The more things change, the more it stays the same.


On August 29, the Società Operaia (“Workers’ Society”), a radical mutual aid organization founded in 1861, announced a new initiative intended to provide assistance to anyone whose family had been struck by cholera. This “sanitary company” involved a handful of trusted doctors accompanied by ordinary laborers serving as nurses. Drawing on the Società Operaia’s scant funds, they offered medication, clean blankets, food, and financial assistance to the ill and the bereaved alike. Wanting nothing to do with the hospitals or the city government, they treated cholera patients in their own homes, only going where they were explicitly invited. Being connected to workers throughout the poor neighborhoods of Naples, they were able to spread the news about their services through word of mouth.

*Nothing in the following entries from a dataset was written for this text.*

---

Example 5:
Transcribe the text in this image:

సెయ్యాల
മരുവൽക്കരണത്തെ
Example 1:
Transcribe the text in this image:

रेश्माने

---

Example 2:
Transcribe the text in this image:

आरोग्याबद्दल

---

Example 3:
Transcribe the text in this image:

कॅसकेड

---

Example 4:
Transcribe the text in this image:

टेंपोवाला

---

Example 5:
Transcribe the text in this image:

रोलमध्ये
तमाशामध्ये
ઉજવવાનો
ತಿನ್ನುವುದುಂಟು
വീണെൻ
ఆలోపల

What? Going to where people are helps? (Literally, this is something that every single person on the planet could've figured out. But those in government failed to. Because they don't give a fuck.)


As often happens, the initial efforts by radical grassroots organizers had drawn middle-class activists with more resources who were convinced that they could do a better job at what ordinary people had started themselves. The organization that emerged from this meeting, officially named the Committee for the Assistance of the Victims of Cholera, came to be known colloquially as the White Cross.

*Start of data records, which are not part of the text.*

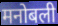
मनोबली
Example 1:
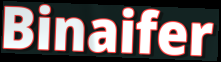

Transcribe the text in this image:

Binaifer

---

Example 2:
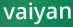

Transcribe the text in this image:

vaiyan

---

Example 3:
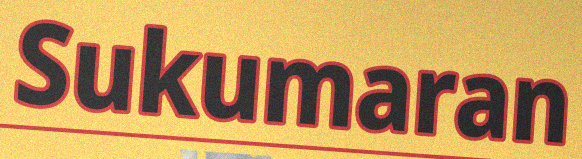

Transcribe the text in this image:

Sukumaran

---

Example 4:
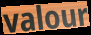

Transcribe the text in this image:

valour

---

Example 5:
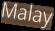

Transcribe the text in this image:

Malay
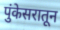
पुंकेसरातून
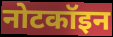
नोटकॉइन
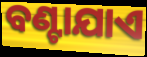
ବଣ୍ଟାଯାଏ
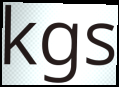
kgs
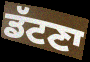
ਡੱਟਣਾ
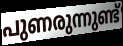
പുണരുന്നുണ്ട്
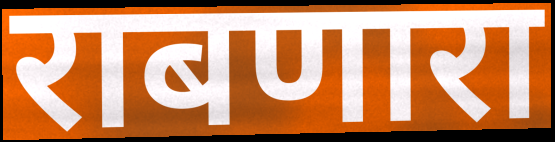
राबणारा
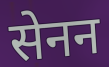
सेनन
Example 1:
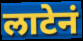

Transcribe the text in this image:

लाटेनं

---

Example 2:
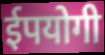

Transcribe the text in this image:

ईपयोगी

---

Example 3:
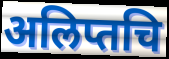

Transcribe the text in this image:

अलिप्तचि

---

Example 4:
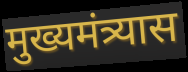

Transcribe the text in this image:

मुख्यमंत्र्यास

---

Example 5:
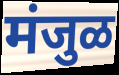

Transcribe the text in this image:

मंजुळ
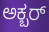
ಅಕ್ಬರ್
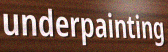
underpainting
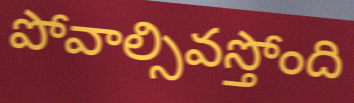
పోవాల్సివస్తోంది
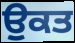
ਉੁਕਤ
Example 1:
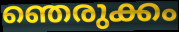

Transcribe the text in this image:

ഞെരുക്കം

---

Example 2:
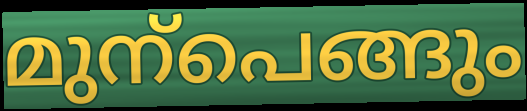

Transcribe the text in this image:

As always. The next bit highlights how the White Cross gained credit for everything, despite the fact that a lot of grassroots work did what they couldn't. (And it's because middle-class+ always co-opts movements. They see movements as political stepping stones.)

And this kind of goes back to the structure of charity, even when it's intended to be helpful. Who was doing the majority of the work? And who is getting seen for doing the work? (Who is being left out of the narrative?)

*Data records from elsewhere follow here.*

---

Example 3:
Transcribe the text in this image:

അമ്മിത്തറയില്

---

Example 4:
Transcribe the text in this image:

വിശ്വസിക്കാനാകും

Other ruling class institutions, such as the Bank of Naples, were looking for ways to re-stabilize the economy through philanthropy. If the monarchy, the Church, and the top tier of financial capitalists succeeded in presenting themselves as the ones looking out for the people of Naples, they would legitimize their power, making it more difficult for organizers to mobilize people to resist the various forms of oppression that preserved their privileges.

Hello, historical parallels. Strange to see you here again.


Malatesta was offered an official award in recognition of his efforts. He refused it. The same state that was trying to reward him for what he had done in Naples was also waiting to imprison him for things he had not done in Florence. Besides, he did not wish to be a leader—just a comrade among comrades.

Reminding me of the recent events with Pia Klemp.


The chief solution for cholera, as we now know, is to put a clean water supply at everyone’s disposal. Plumbers, not doctors, are the heroes of that story. But — as repeated cholera outbreaks in Naples and elsewhere throughout the 20th and even 21st centuries demonstrated — kings, capitalists, and presidents alike will all keep some portion of the population languishing in perilous conditions unless collective solidarity and uncompromising rebellion force them to share the resources they try to hoard.

Precisely this. This might not have started with capitalism, but it has certainly been exacerbated by it and the capitalists who benefit.